- _Tekst_
Historia kolonialna Polski – czy mogliśmy być takim imperium jak kraje Zachodu?

Polskie kolonie – ta fraza brzmi dość surrealistycznie. Wydawałoby się, że nasz kraj nigdy nie miał w posiadaniu żadnej kolonii. Historia pokazuje jednak parę epizodów, kiedy ocieraliśmy się o bycie państwem kolonialnym, ale w o wiele mniejszej skali niż kraje Europy Zachodniej.
Pochód wojsk kolonialnych z okazji zjazdu Ligi Morskiej i Kolonialnej / źródło: Narodowe Archiwum Cyfrowe, domena publiczna

Pochód wojsk kolonialnych z okazji zjazdu Ligi Morskiej i Kolonialnej / źródło: Narodowe Archiwum Cyfrowe, domena publiczna

Początki kolonialnej kariery Rzeczypospolitej miały miejsce jeszcze w XVII wieku, chociaż nie brali w nich udziału bezpośrednio Polacy, a Łotysze i Niemcy zamieszkujący Księstwo Kurlandii i Semigalii będące ówczesnym lennem Rzeczypospolitej Obojga Narodów. Książę Jakub Kettler, który w czasach młodości zwiedził Niemcy, Francję, Anglię i Holandię, objął rządy w Kurlandii i Semigalii w I poł. XVII wieku.

- _Wyświetlone informacje_
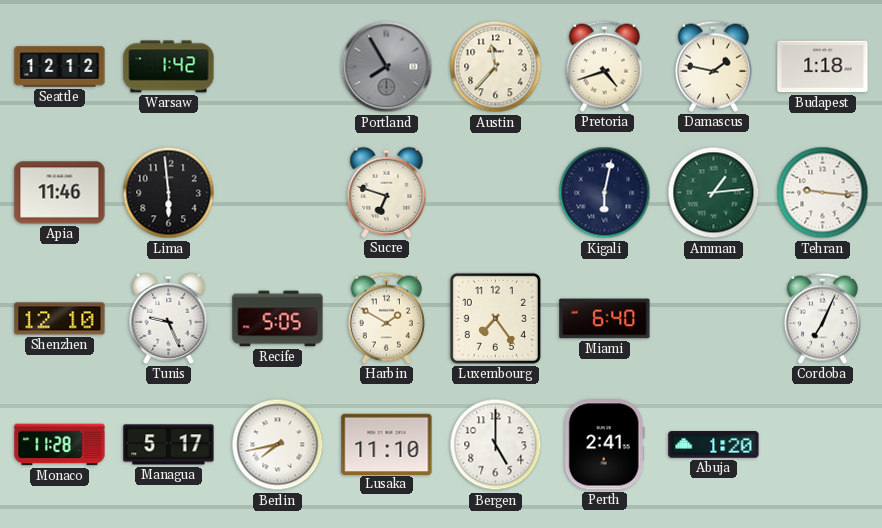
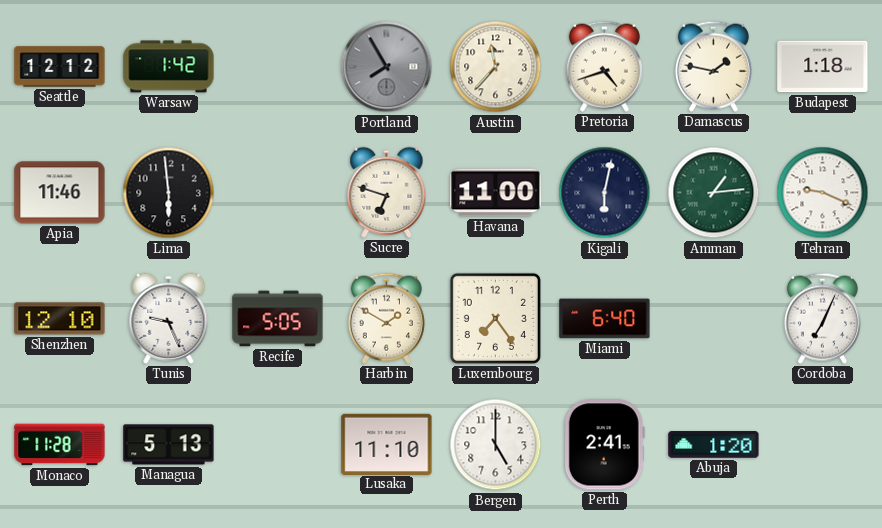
Havana: none -> 11:00
Tehran: 9:16 -> 9:19
Managua: 5:17 -> 5:13
Berlin: 7:43 -> none
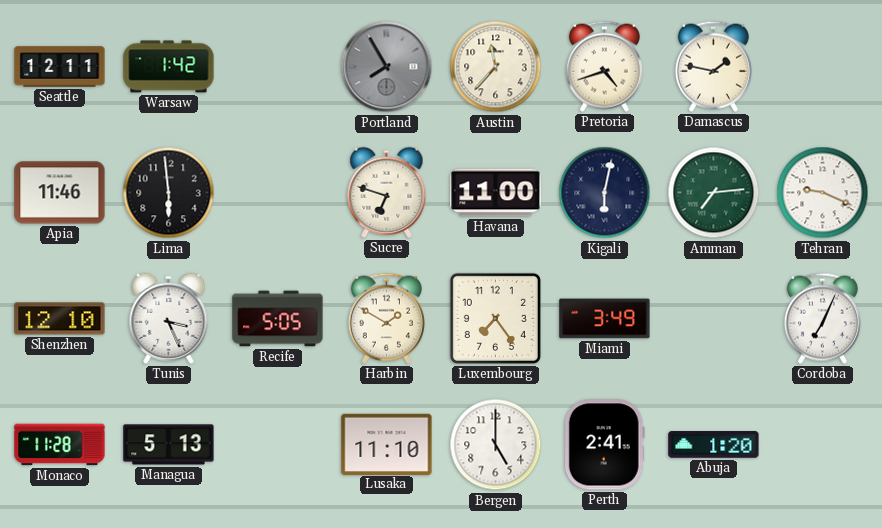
Seattle: 12:12 -> 12:11
Budapest: 1:18 -> none
Amman: 1:14 -> 7:14
Tunis: 9:26 -> 3:26
Miami: 6:40 -> 3:49
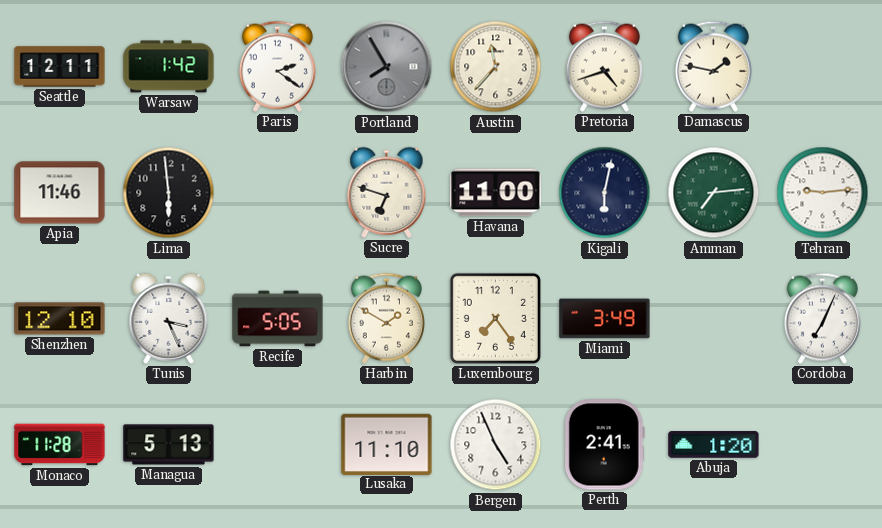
Paris: none -> 2:21
Tehran: 9:19 -> 9:14
Bergen: 5:00 -> 4:56
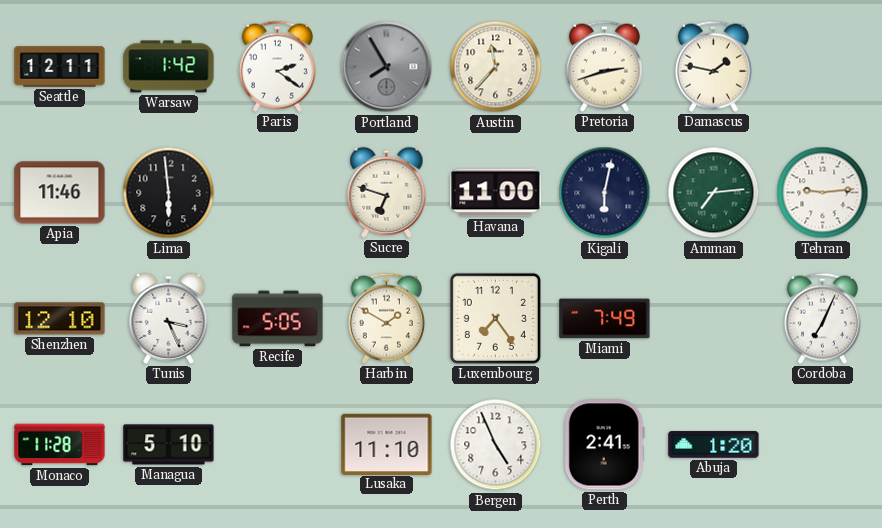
Pretoria: 4:42 -> 2:42
Miami: 3:49 -> 7:49
Managua: 5:13 -> 5:10
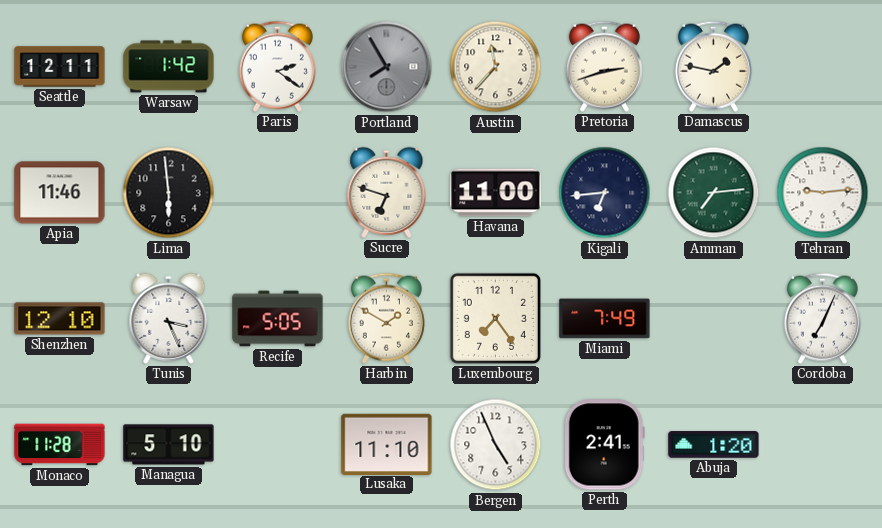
Kigali: 6:02 -> 6:44
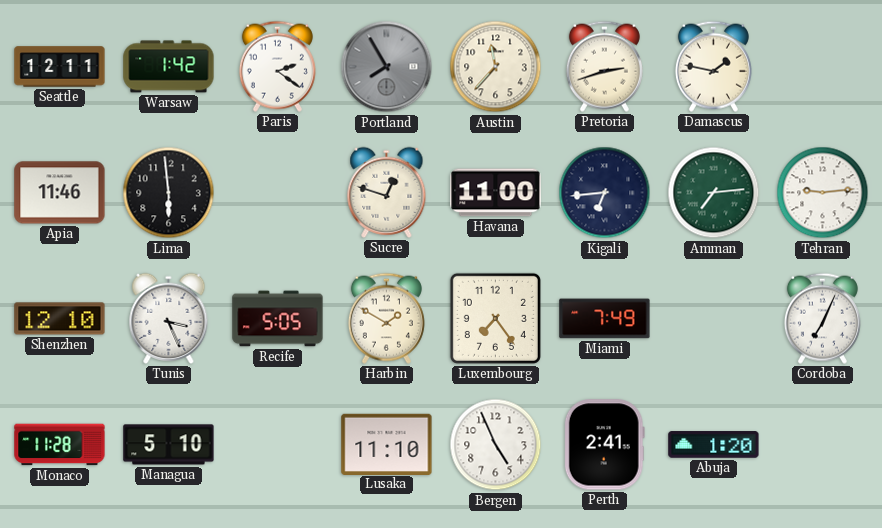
Sucre: 6:48 -> 12:48
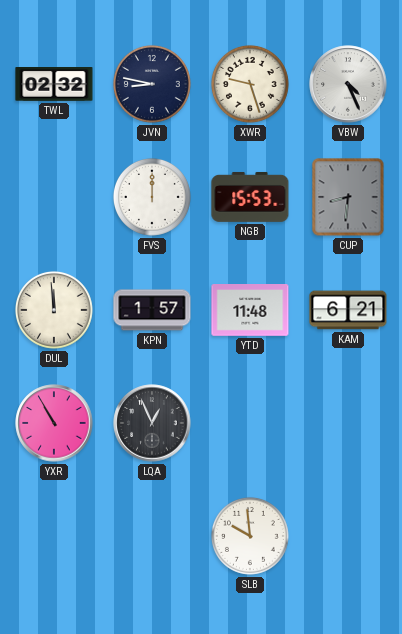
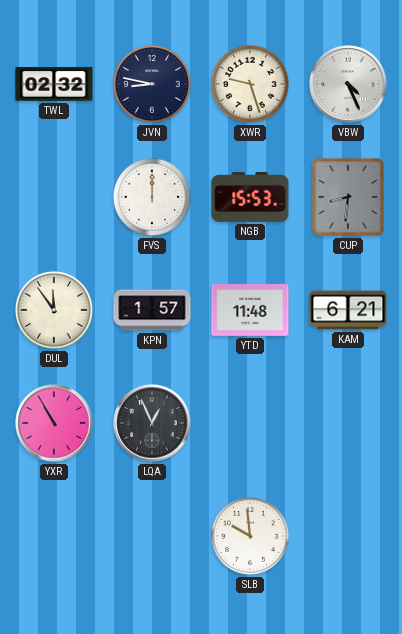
DUL: 11:59 -> 11:54
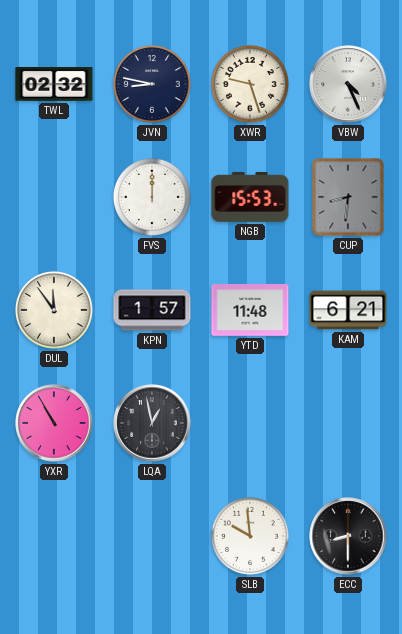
LQA: 12:56 -> 12:58
ECC: none -> 8:30
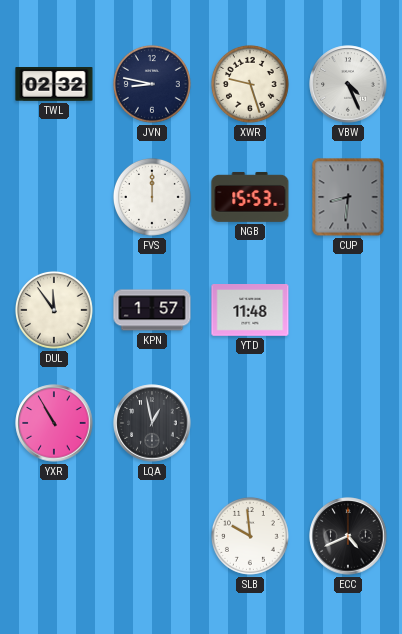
KAM: 6:21 -> none
ECC: 8:30 -> 4:41
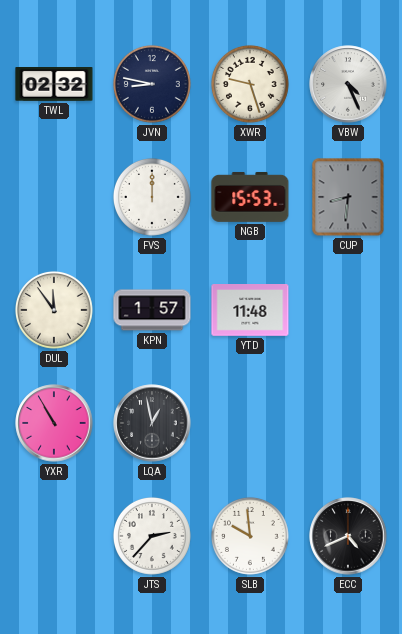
JTS: none -> 2:37
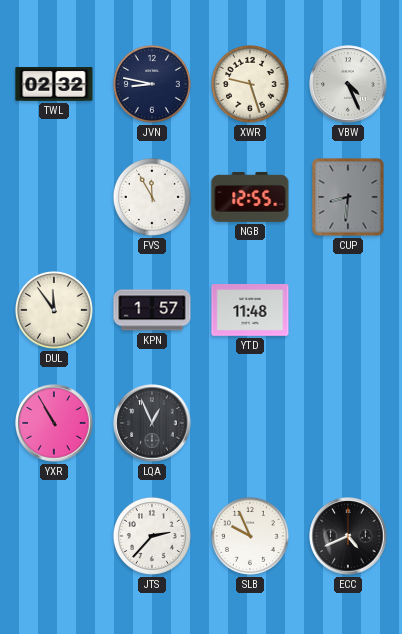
FVS: 12:00 -> 11:55
NGB: 15:53 -> 12:55
LQA: 12:58 -> 12:56
SLB: 9:59 -> 9:56
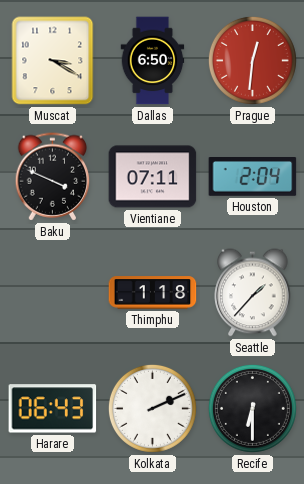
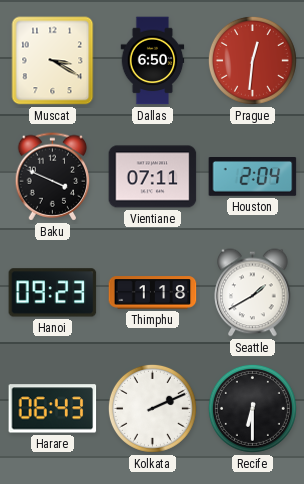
Hanoi: none -> 09:23
Seattle: 1:37 -> 1:40
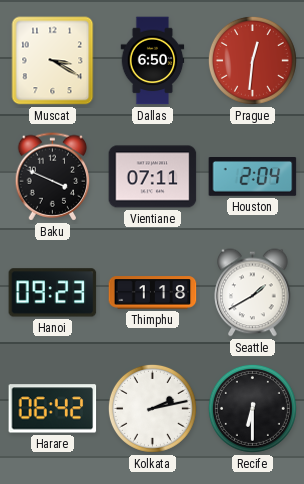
Harare: 06:43 -> 06:42
Kolkata: 2:11 -> 2:13
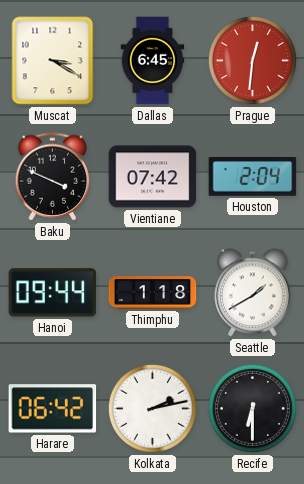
Dallas: 6:50 -> 6:45
Vientiane: 07:11 -> 07:42
Hanoi: 09:23 -> 09:44
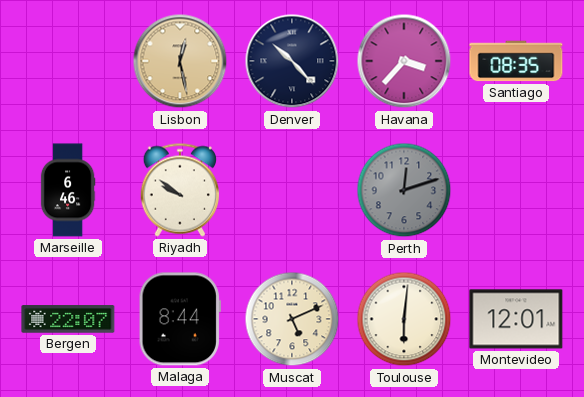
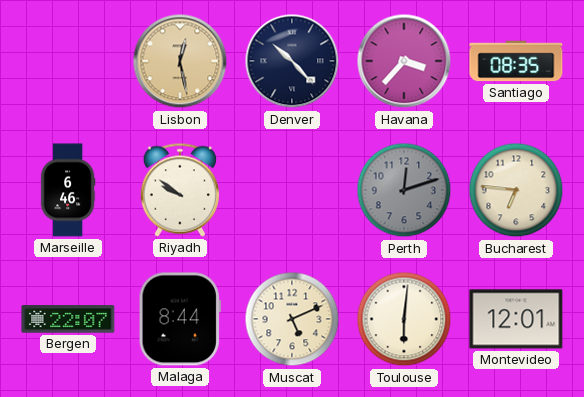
Bucharest: none -> 6:46
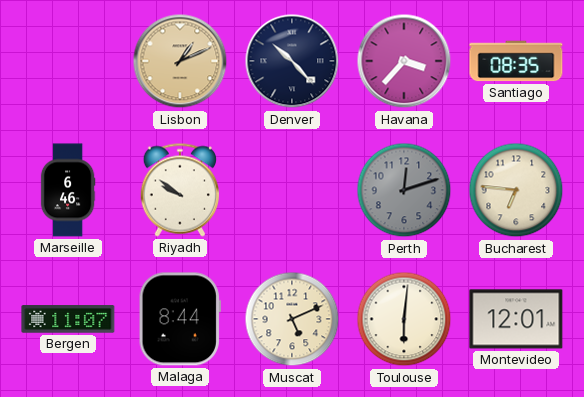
Lisbon: 12:28 -> 1:11
Bergen: 22:07 -> 11:07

- _Zadania_
a) Kto według tekstu o historii kolonialnej Polski objął rządy w Kurlandii i Semigalii w pierwszej połowie XVII wieku?
b) Podaj dalszy ciąg tekstu o historii kolonialnej Polski, zaczynając od miejsca po jego ostatnim zdaniu.
Wpisy nie mają żadnego związku z tekstem o historii kolonialnej Polski.

- _Odpowiedzi_
a) Książę Jakub Kettler.

b)
Czytaj też: Trudne sąsiedztwo, czyli o Rzeczpospolitej i Turcji Osmańskiej

Zainspirowany dokonaniami państw Europy Zachodniej oraz widząc rozwój Holandii w prowadzeniu handlu morskiego, podjął się śmiałego planu utworzenia kolonii handlowej w Nowym Świecie. Początkowo próbował przekonać do pomysłu króla Władysława IV Wazę, ale nie uzyskał żadnego wsparcia. Tym samym niejako na własną rękę postanowił założyć własną faktorię.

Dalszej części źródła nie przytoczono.